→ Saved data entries
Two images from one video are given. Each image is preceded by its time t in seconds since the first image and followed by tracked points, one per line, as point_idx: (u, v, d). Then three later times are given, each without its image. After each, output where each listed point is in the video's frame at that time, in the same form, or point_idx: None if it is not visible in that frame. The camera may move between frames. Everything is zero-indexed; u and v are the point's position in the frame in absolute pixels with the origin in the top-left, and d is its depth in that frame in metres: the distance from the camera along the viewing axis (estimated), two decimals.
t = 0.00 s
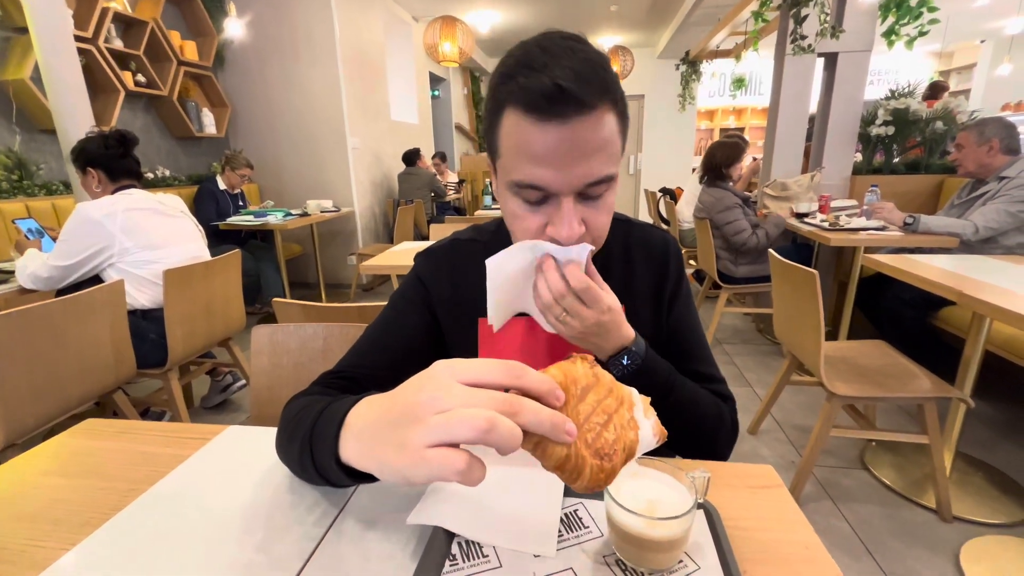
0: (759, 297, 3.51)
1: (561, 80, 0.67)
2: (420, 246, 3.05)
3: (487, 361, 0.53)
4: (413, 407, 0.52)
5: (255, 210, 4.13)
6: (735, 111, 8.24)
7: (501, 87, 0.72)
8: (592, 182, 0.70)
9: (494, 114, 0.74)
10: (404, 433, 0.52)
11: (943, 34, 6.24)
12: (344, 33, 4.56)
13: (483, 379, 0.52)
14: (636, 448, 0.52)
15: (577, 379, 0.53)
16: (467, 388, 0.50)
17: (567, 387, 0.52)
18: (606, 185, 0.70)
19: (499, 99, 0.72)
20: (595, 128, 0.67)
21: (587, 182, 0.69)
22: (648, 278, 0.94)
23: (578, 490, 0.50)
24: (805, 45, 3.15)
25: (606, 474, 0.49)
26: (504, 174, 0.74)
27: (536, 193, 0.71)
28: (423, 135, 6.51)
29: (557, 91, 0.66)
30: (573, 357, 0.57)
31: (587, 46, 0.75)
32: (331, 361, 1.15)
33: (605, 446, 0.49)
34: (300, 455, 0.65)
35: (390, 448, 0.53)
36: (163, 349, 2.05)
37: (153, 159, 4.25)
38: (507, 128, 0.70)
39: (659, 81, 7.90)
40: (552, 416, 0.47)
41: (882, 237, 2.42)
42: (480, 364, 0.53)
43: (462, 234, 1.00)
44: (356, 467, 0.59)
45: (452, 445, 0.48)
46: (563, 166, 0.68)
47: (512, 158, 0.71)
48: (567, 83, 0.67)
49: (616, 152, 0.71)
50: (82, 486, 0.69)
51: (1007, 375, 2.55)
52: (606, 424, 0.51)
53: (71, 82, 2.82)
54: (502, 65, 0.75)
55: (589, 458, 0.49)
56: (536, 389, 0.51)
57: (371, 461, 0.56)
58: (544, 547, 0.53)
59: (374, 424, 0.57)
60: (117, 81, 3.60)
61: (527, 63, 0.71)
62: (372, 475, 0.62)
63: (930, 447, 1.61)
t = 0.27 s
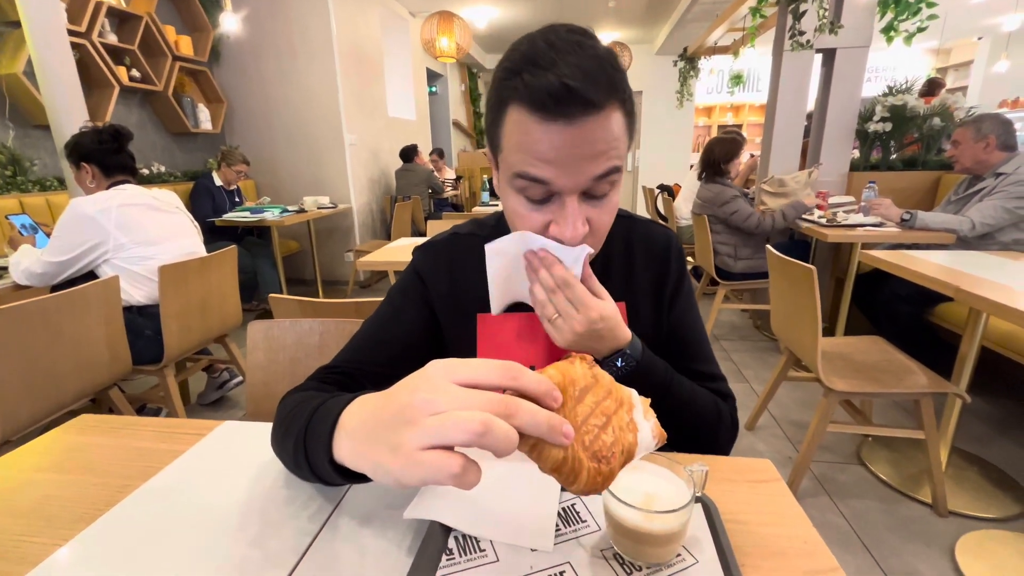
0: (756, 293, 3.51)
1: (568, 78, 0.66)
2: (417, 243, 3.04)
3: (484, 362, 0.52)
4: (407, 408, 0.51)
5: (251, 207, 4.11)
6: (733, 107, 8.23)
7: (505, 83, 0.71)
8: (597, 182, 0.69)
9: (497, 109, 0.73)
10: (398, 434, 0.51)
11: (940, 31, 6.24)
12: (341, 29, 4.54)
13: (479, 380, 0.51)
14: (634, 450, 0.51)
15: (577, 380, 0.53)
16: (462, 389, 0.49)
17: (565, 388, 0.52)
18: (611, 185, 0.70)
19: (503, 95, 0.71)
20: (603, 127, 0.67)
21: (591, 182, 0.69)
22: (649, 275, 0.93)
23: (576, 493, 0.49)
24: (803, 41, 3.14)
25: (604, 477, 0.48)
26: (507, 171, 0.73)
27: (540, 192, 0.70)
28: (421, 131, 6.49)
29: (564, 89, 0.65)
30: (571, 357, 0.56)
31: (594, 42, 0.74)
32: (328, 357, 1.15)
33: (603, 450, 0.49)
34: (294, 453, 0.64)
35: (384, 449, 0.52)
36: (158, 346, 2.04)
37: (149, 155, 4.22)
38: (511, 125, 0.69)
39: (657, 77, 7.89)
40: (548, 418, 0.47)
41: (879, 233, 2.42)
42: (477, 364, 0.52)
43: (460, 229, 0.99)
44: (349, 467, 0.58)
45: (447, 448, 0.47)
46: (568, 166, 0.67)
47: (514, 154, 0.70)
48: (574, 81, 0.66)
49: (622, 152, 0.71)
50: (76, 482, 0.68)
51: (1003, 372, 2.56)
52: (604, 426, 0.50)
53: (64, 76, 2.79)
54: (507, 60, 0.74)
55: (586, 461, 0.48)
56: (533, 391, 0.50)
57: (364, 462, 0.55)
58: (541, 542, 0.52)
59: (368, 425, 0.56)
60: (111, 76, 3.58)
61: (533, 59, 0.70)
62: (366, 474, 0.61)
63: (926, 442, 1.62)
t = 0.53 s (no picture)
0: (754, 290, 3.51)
1: (570, 78, 0.64)
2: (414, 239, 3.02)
3: (476, 362, 0.50)
4: (396, 411, 0.49)
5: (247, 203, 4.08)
6: (731, 104, 8.23)
7: (504, 80, 0.69)
8: (597, 184, 0.68)
9: (496, 107, 0.71)
10: (387, 437, 0.49)
11: (939, 27, 6.24)
12: (337, 23, 4.50)
13: (471, 381, 0.49)
14: (632, 453, 0.50)
15: (573, 381, 0.52)
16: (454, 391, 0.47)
17: (561, 390, 0.51)
18: (611, 187, 0.69)
19: (502, 93, 0.69)
20: (605, 129, 0.65)
21: (591, 185, 0.68)
22: (649, 273, 0.92)
23: (571, 498, 0.48)
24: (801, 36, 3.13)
25: (600, 481, 0.48)
26: (505, 171, 0.71)
27: (538, 193, 0.69)
28: (418, 127, 6.46)
29: (565, 90, 0.63)
30: (567, 358, 0.55)
31: (598, 37, 0.71)
32: (323, 354, 1.14)
33: (600, 454, 0.48)
34: (284, 455, 0.63)
35: (373, 454, 0.50)
36: (153, 343, 2.02)
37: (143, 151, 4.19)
38: (510, 124, 0.68)
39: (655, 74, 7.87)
40: (544, 422, 0.45)
41: (876, 230, 2.43)
42: (469, 366, 0.50)
43: (457, 224, 0.98)
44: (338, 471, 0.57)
45: (438, 452, 0.46)
46: (567, 168, 0.66)
47: (513, 155, 0.68)
48: (575, 82, 0.64)
49: (624, 153, 0.69)
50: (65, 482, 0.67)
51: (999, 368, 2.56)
52: (601, 429, 0.49)
53: (56, 71, 2.76)
54: (506, 55, 0.72)
55: (583, 466, 0.47)
56: (528, 393, 0.49)
57: (353, 465, 0.53)
58: (537, 543, 0.51)
59: (357, 428, 0.54)
60: (104, 70, 3.54)
61: (534, 56, 0.68)
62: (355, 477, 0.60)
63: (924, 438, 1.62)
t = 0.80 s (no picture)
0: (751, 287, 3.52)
1: (570, 75, 0.64)
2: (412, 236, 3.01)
3: (473, 359, 0.50)
4: (391, 409, 0.49)
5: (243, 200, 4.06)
6: (728, 102, 8.24)
7: (504, 75, 0.68)
8: (595, 184, 0.67)
9: (495, 103, 0.71)
10: (381, 435, 0.49)
11: (935, 25, 6.26)
12: (334, 19, 4.48)
13: (467, 379, 0.48)
14: (631, 451, 0.50)
15: (571, 379, 0.51)
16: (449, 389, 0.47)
17: (559, 388, 0.50)
18: (610, 187, 0.68)
19: (502, 89, 0.69)
20: (605, 128, 0.65)
21: (589, 185, 0.67)
22: (649, 272, 0.92)
23: (569, 498, 0.48)
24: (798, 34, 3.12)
25: (598, 481, 0.47)
26: (503, 168, 0.71)
27: (536, 192, 0.68)
28: (415, 124, 6.44)
29: (565, 87, 0.63)
30: (565, 355, 0.55)
31: (600, 32, 0.70)
32: (319, 351, 1.13)
33: (599, 453, 0.48)
34: (279, 453, 0.62)
35: (368, 452, 0.50)
36: (148, 340, 2.01)
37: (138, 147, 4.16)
38: (509, 121, 0.67)
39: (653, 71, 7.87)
40: (541, 420, 0.45)
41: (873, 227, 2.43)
42: (465, 363, 0.49)
43: (455, 221, 0.97)
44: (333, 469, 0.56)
45: (433, 451, 0.46)
46: (566, 167, 0.65)
47: (512, 153, 0.68)
48: (576, 79, 0.63)
49: (624, 153, 0.69)
50: (58, 480, 0.66)
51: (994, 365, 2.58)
52: (600, 428, 0.49)
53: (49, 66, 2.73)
54: (506, 49, 0.71)
55: (581, 465, 0.47)
56: (525, 391, 0.48)
57: (347, 463, 0.53)
58: (535, 541, 0.51)
59: (352, 426, 0.54)
60: (98, 66, 3.51)
61: (534, 51, 0.67)
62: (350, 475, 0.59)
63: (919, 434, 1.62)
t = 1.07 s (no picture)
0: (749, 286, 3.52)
1: (550, 60, 0.64)
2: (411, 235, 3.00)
3: (471, 356, 0.50)
4: (389, 406, 0.49)
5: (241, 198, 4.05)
6: (727, 100, 8.24)
7: (489, 66, 0.69)
8: (580, 171, 0.66)
9: (482, 95, 0.71)
10: (379, 432, 0.49)
11: (934, 24, 6.27)
12: (332, 17, 4.46)
13: (465, 375, 0.48)
14: (630, 449, 0.50)
15: (570, 377, 0.51)
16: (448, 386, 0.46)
17: (557, 385, 0.50)
18: (596, 176, 0.67)
19: (487, 79, 0.70)
20: (586, 113, 0.64)
21: (573, 172, 0.66)
22: (648, 271, 0.92)
23: (567, 495, 0.48)
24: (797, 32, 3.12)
25: (597, 479, 0.47)
26: (490, 159, 0.71)
27: (520, 181, 0.68)
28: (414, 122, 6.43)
29: (544, 71, 0.63)
30: (564, 353, 0.55)
31: (585, 23, 0.71)
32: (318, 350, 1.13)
33: (597, 451, 0.48)
34: (278, 451, 0.62)
35: (366, 449, 0.50)
36: (146, 339, 2.01)
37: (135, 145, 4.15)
38: (493, 109, 0.68)
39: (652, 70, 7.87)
40: (539, 417, 0.45)
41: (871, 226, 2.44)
42: (463, 360, 0.49)
43: (454, 219, 0.97)
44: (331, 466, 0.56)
45: (431, 448, 0.46)
46: (547, 154, 0.64)
47: (497, 141, 0.68)
48: (556, 64, 0.63)
49: (610, 140, 0.68)
50: (58, 478, 0.66)
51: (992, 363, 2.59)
52: (598, 426, 0.49)
53: (46, 64, 2.72)
54: (494, 43, 0.72)
55: (579, 464, 0.47)
56: (523, 388, 0.48)
57: (346, 460, 0.53)
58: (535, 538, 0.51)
59: (349, 423, 0.54)
60: (95, 63, 3.50)
61: (517, 40, 0.68)
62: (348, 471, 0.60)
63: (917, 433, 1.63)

→ What is needed
Would you print exactly, and only, the lines of the data above from the line with "14: (634, 450, 0.51)" through the line with "53: (64, 76, 2.79)", inclusive?

→ Task solution
14: (634, 450, 0.51)
15: (577, 380, 0.53)
16: (462, 389, 0.49)
17: (565, 388, 0.52)
18: (611, 185, 0.70)
19: (503, 95, 0.71)
20: (603, 127, 0.67)
21: (591, 182, 0.69)
22: (649, 275, 0.93)
23: (576, 493, 0.49)
24: (803, 41, 3.14)
25: (604, 477, 0.48)
26: (507, 171, 0.73)
27: (540, 192, 0.70)
28: (421, 131, 6.49)
29: (564, 89, 0.65)
30: (571, 357, 0.56)
31: (594, 42, 0.74)
32: (328, 357, 1.15)
33: (603, 450, 0.49)
34: (294, 453, 0.64)
35: (384, 449, 0.52)
36: (158, 346, 2.04)
37: (149, 155, 4.22)
38: (511, 125, 0.69)
39: (657, 77, 7.89)
40: (548, 418, 0.47)
41: (879, 233, 2.42)
42: (477, 364, 0.52)
43: (460, 229, 0.99)
44: (349, 467, 0.58)
45: (447, 448, 0.47)
46: (568, 166, 0.67)
47: (514, 154, 0.70)
48: (574, 81, 0.66)
49: (622, 152, 0.71)
50: (76, 482, 0.68)
51: (1003, 372, 2.56)
52: (604, 426, 0.50)
53: (64, 76, 2.79)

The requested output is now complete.